Set down the material again. Keep every line exactly as it is.

━━━━━ Records to process ━━━━━

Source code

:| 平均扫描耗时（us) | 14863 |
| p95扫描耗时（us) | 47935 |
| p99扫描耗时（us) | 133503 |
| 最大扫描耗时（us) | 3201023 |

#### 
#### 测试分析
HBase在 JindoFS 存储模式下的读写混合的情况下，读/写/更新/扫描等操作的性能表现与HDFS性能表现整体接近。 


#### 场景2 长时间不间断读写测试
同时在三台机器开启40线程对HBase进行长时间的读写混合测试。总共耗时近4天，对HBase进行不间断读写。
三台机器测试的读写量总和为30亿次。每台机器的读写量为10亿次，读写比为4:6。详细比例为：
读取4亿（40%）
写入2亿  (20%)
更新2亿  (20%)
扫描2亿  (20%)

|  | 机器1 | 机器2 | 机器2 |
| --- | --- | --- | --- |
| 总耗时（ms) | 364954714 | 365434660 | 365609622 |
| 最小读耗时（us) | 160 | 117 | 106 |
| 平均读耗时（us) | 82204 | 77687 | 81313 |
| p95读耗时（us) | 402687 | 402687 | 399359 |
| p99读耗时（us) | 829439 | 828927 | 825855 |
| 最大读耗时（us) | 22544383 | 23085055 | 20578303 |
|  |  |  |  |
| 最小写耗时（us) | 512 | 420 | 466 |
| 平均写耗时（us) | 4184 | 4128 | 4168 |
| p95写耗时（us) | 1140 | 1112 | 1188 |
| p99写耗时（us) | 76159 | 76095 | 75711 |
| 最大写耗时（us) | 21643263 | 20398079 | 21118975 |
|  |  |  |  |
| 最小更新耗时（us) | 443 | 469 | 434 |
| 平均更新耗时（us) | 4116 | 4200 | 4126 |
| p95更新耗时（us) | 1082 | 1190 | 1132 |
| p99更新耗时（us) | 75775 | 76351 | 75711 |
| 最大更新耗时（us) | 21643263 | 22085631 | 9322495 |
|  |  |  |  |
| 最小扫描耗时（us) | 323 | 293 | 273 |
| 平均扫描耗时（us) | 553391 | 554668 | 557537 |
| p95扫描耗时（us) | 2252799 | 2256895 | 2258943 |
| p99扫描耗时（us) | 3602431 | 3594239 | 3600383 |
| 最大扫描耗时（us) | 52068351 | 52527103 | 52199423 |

━━━━━

Response to this exercise:
Source code

:| 平均扫描耗时（us) | 14863 |
| p95扫描耗时（us) | 47935 |
| p99扫描耗时（us) | 133503 |
| 最大扫描耗时（us) | 3201023 |

#### 
#### 测试分析
HBase在 JindoFS 存储模式下的读写混合的情况下，读/写/更新/扫描等操作的性能表现与HDFS性能表现整体接近。 


#### 场景2 长时间不间断读写测试
同时在三台机器开启40线程对HBase进行长时间的读写混合测试。总共耗时近4天，对HBase进行不间断读写。
三台机器测试的读写量总和为30亿次。每台机器的读写量为10亿次，读写比为4:6。详细比例为：
读取4亿（40%）
写入2亿  (20%)
更新2亿  (20%)
扫描2亿  (20%)

|  | 机器1 | 机器2 | 机器2 |
| --- | --- | --- | --- |
| 总耗时（ms) | 364954714 | 365434660 | 365609622 |
| 最小读耗时（us) | 160 | 117 | 106 |
| 平均读耗时（us) | 82204 | 77687 | 81313 |
| p95读耗时（us) | 402687 | 402687 | 399359 |
| p99读耗时（us) | 829439 | 828927 | 825855 |
| 最大读耗时（us) | 22544383 | 23085055 | 20578303 |
|  |  |  |  |
| 最小写耗时（us) | 512 | 420 | 466 |
| 平均写耗时（us) | 4184 | 4128 | 4168 |
| p95写耗时（us) | 1140 | 1112 | 1188 |
| p99写耗时（us) | 76159 | 76095 | 75711 |
| 最大写耗时（us) | 21643263 | 20398079 | 21118975 |
|  |  |  |  |
| 最小更新耗时（us) | 443 | 469 | 434 |
| 平均更新耗时（us) | 4116 | 4200 | 4126 |
| p95更新耗时（us) | 1082 | 1190 | 1132 |
| p99更新耗时（us) | 75775 | 76351 | 75711 |
| 最大更新耗时（us) | 21643263 | 22085631 | 9322495 |
|  |  |  |  |
| 最小扫描耗时（us) | 323 | 293 | 273 |
| 平均扫描耗时（us) | 553391 | 554668 | 557537 |
| p95扫描耗时（us) | 2252799 | 2256895 | 2258943 |
| p99扫描耗时（us) | 3602431 | 3594239 | 3600383 |
| 最大扫描耗时（us) | 52068351 | 52527103 | 52199423 |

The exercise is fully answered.